Correr en el Infierno
El calor calcinaba aquel verano del '55


  Dos circunstancias notables de la carrera más agotadora, que alguna vez se corrió en el Autódromo de Buenos Aires. Fangio y Mieres, durante toda la tarde. Y una desobediencia.

  Cuando Juan Manuel Fangio repasaba sus victorias en el Autódromo, la conquista de 1955 le imponía el preámbulo de un silencio.
  Es que su memoria, al retroceder para buscar aquella imagen del 16 de enero, lo colocaba en el desfiladero de una situación única, multiplicada por dos.
  La primera sería la sensación de volver al infierno. De atravesar aquel escenario en el que únicamente tendría la compañía de Roberto Mieres. Los únicos dos competidores que no abandonarían sus asientos, mientras parecían condenados a ser calcinados por un sol de bochorno y un calor impiadoso, que quería frenar a las máquinas para que la pista quedara desolada por tanto fuego.
  La segunda iba a ser la confesión de su única desobediencia a un director de equipo. La historia comenzaría el viernes 7, cuando al francés Jean Behra y a sus infinitas fracturas, se les permitiría probar su Maserati.

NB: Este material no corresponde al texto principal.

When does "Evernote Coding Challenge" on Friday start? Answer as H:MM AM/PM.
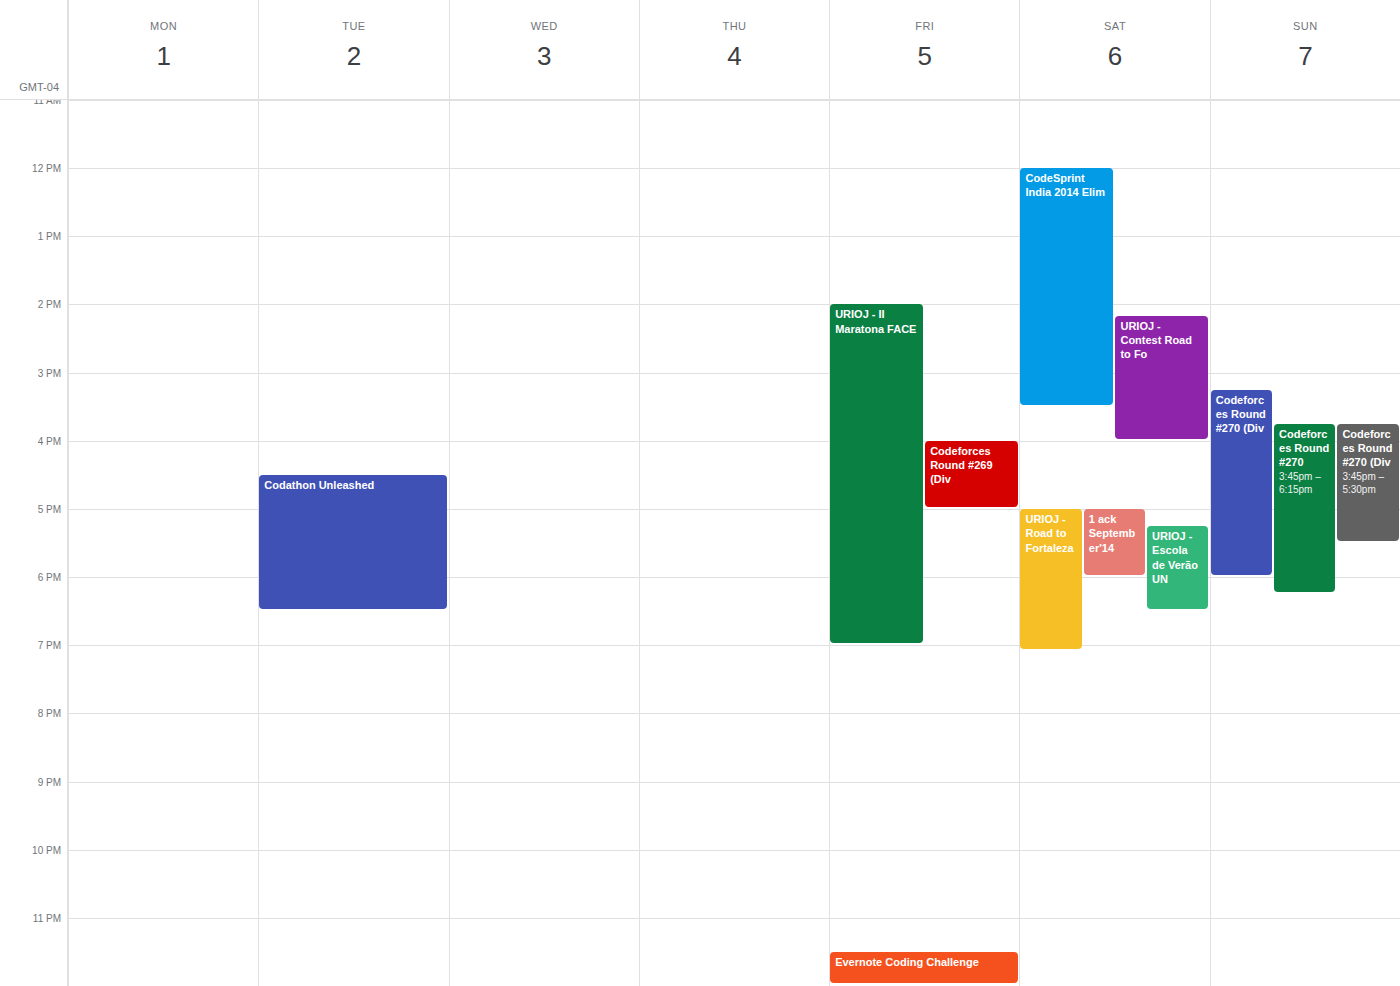
11:30 PM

Al día siguiente, lo acompañarían Ascari, Villoresi y Castelloti.
  El lunes sería el turno de Mercedes. Dos coches plateados en la pista; primero Kling; después, él. Más tarde, otro alemán, Hermann.

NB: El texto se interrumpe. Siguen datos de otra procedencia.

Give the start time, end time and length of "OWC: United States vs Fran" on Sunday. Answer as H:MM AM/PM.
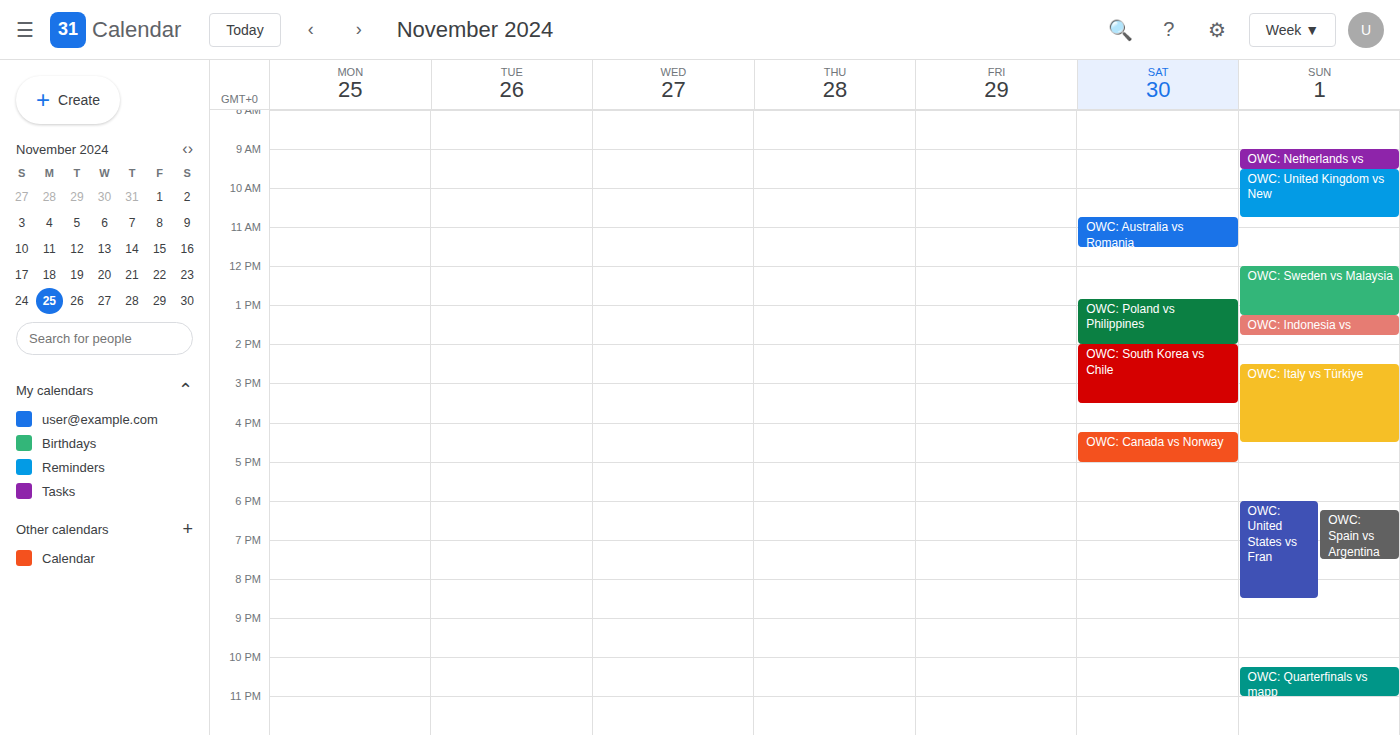
6:00 PM to 8:30 PM, 2 hours 30 minutes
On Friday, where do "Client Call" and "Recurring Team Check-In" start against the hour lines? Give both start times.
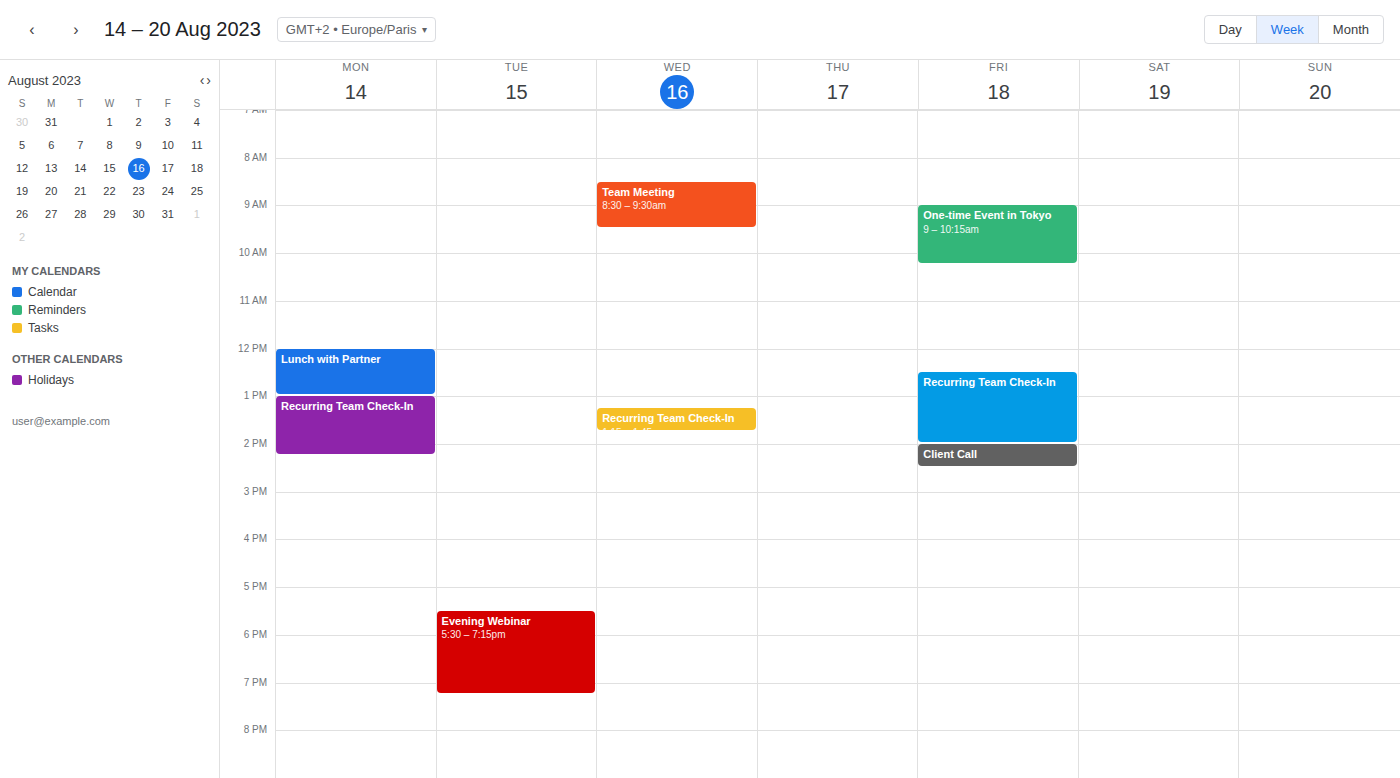
"Client Call": 2:00 PM, exactly on the 2 PM line. "Recurring Team Check-In": 12:30 PM, halfway between the 12 PM and 1 PM lines.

  El público se divertía con la información que por los altoparlantes, le decían que cada vez los hombres y las máquinas marchaban más ligero.

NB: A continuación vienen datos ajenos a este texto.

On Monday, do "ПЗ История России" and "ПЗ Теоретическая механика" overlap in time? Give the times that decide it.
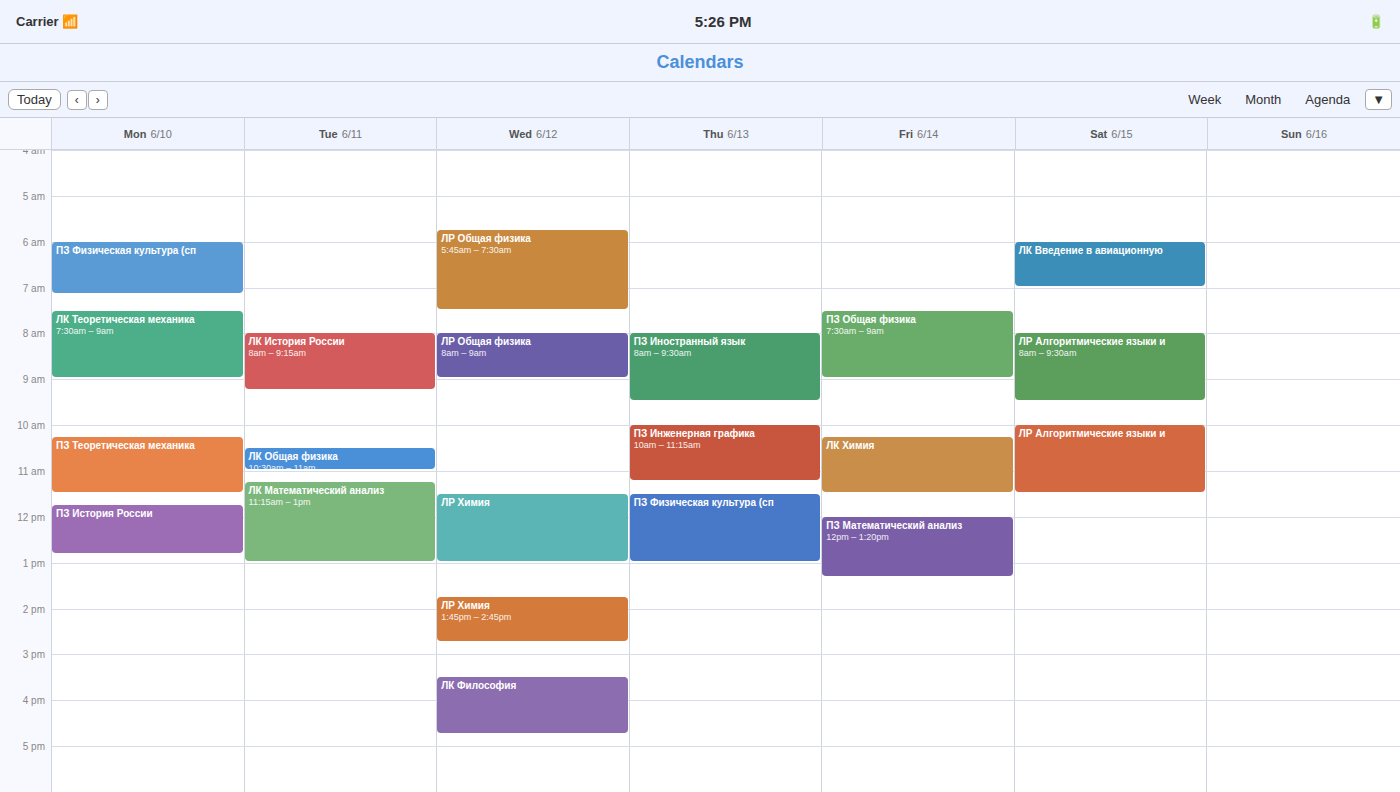
"ПЗ Теоретическая механика" ends at 11:30 AM and "ПЗ История России" starts at 11:45 AM -- no overlap.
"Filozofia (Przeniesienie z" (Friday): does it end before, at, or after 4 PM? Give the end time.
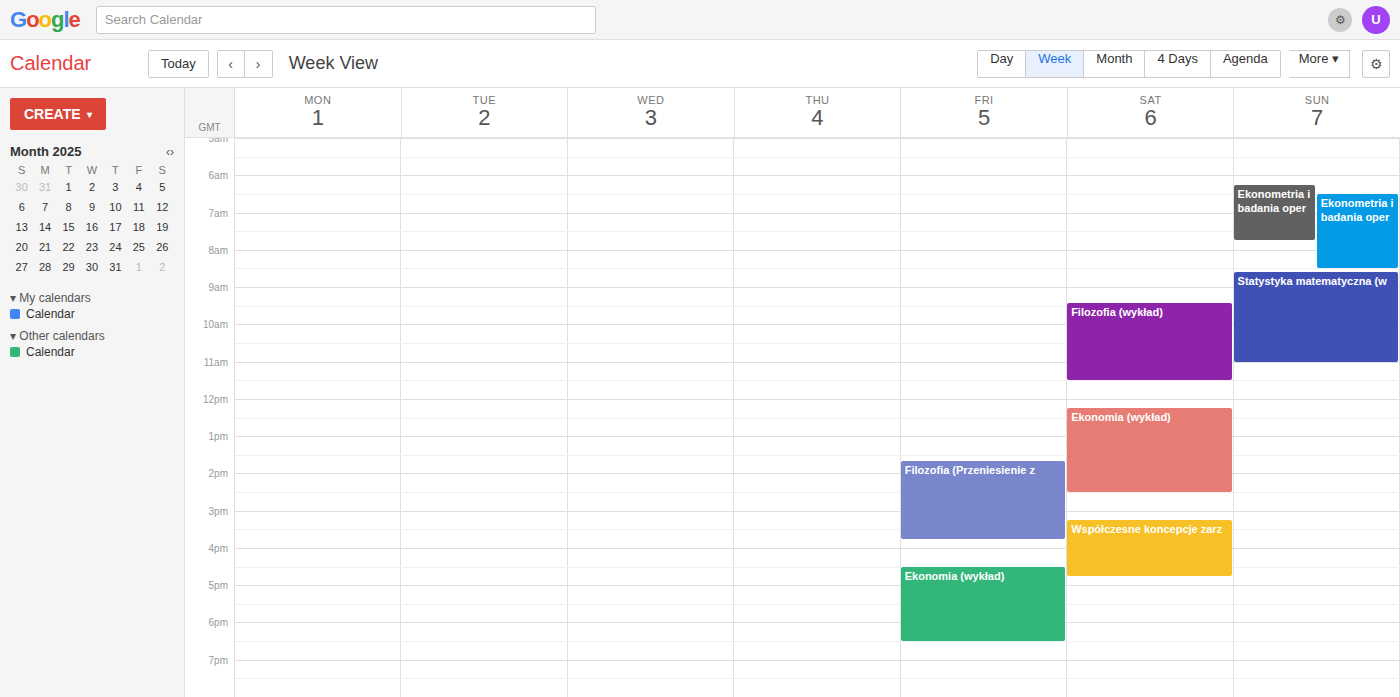
3:45 PM -- before 4 PM, 15 minutes above the 4 PM line.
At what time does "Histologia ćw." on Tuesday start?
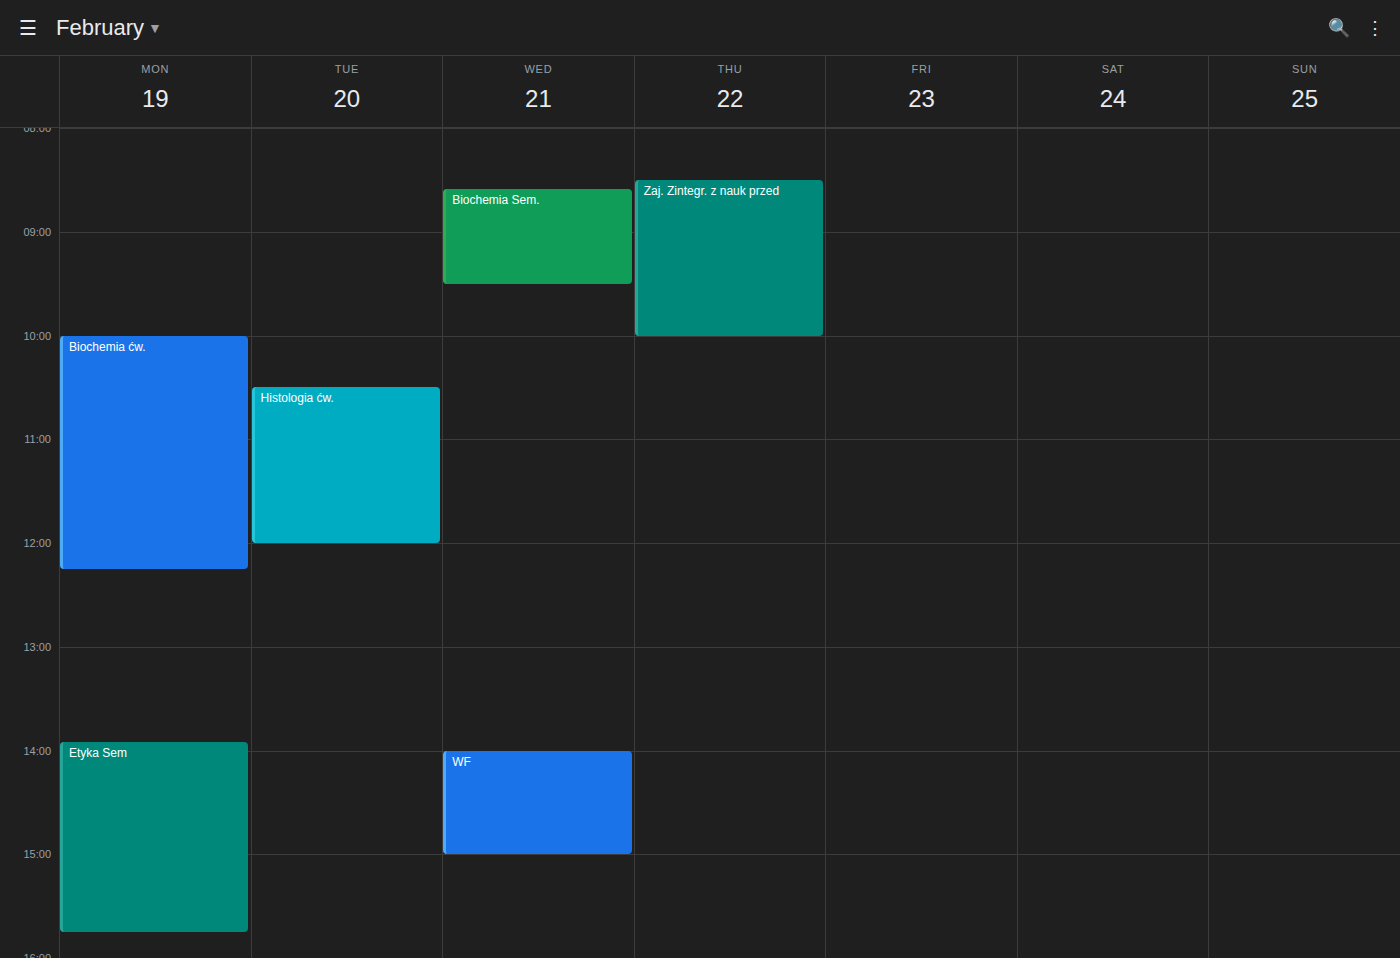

  El sábado, José Froilán González (Ferrari) hacía el mejor tiempo, con 1m 43.1s (136.610 km/h), seguido por Ascari y Fangio, quienes compartían el segundo lugar.
  El domingo nacía abrumador. A la hora de largarse la carrera, el sol era de desierto. Se acababa inmediatamente toda clase de líquidos en la tribuna, antes de comenzar la prueba.
  En la pista, la estrategia era una señora que coqueteaba con el argentino, astuto para dominarse en medio del infierno que sumaba al calor del circuito, el fuego de la máquina trabajando a paso forzado.
  Insolado, Ascari se despistaba, golpeando contra tres postes de alambrado, volteándolos. Paraba Froilán, para que otro se hiciera cargo de su máquina. Fangio ordenaba su avance, haciendo cada vuelta como si fuera la última de la carrera. "Me imaginaba estar en la nieve, para no sentir el calor. Para distraerme. únicamente al fondo de la recta disponía de un pequeño respiro y hasta ese lugar lo aprovechaba para volver a acomodarme mejor en el asiento de la Mercedes, un coche bárbaro, que no se rompía nunca".
  Paraban casi todos. Los pilotos se bajaban, deshidratados, fundidos y buscaban recuperarse. Se tiraban en el box. Tomaban aire y volvían a salir, cuando podían.
  Se hacia el silencio absoluto cuando la Mercedes de Fangio se detenía; Neubauer aprovechaba para cambiar las cubiertas, mientras el piloto se hacía un buche con un poco de agua que también estaba caliente. "Entonces sentí que Neubauer me decía que si estaba muy fatigado, le diera el auto a Stirling Moss. Cómo iba a dárselo? Tenía la victoria al alcance de la mano. Y un poco soñando y otro mucho sufriendo, completé la distancia y gané aquella carrera". Desobedeciendo por única vez en su vida.
  La historia del Gran Premio de la Argentina no recuerda nada igual. Los europeos decían que Fangio era un superhombre. En realidad, Fangio construía aquel bendito año, una imponente figura. Superior a todas las otras. Por entradas se recaudaban 2938755 pesos. Una fortuna.


Publicado en La Nación el martes 8 de abril de 1997.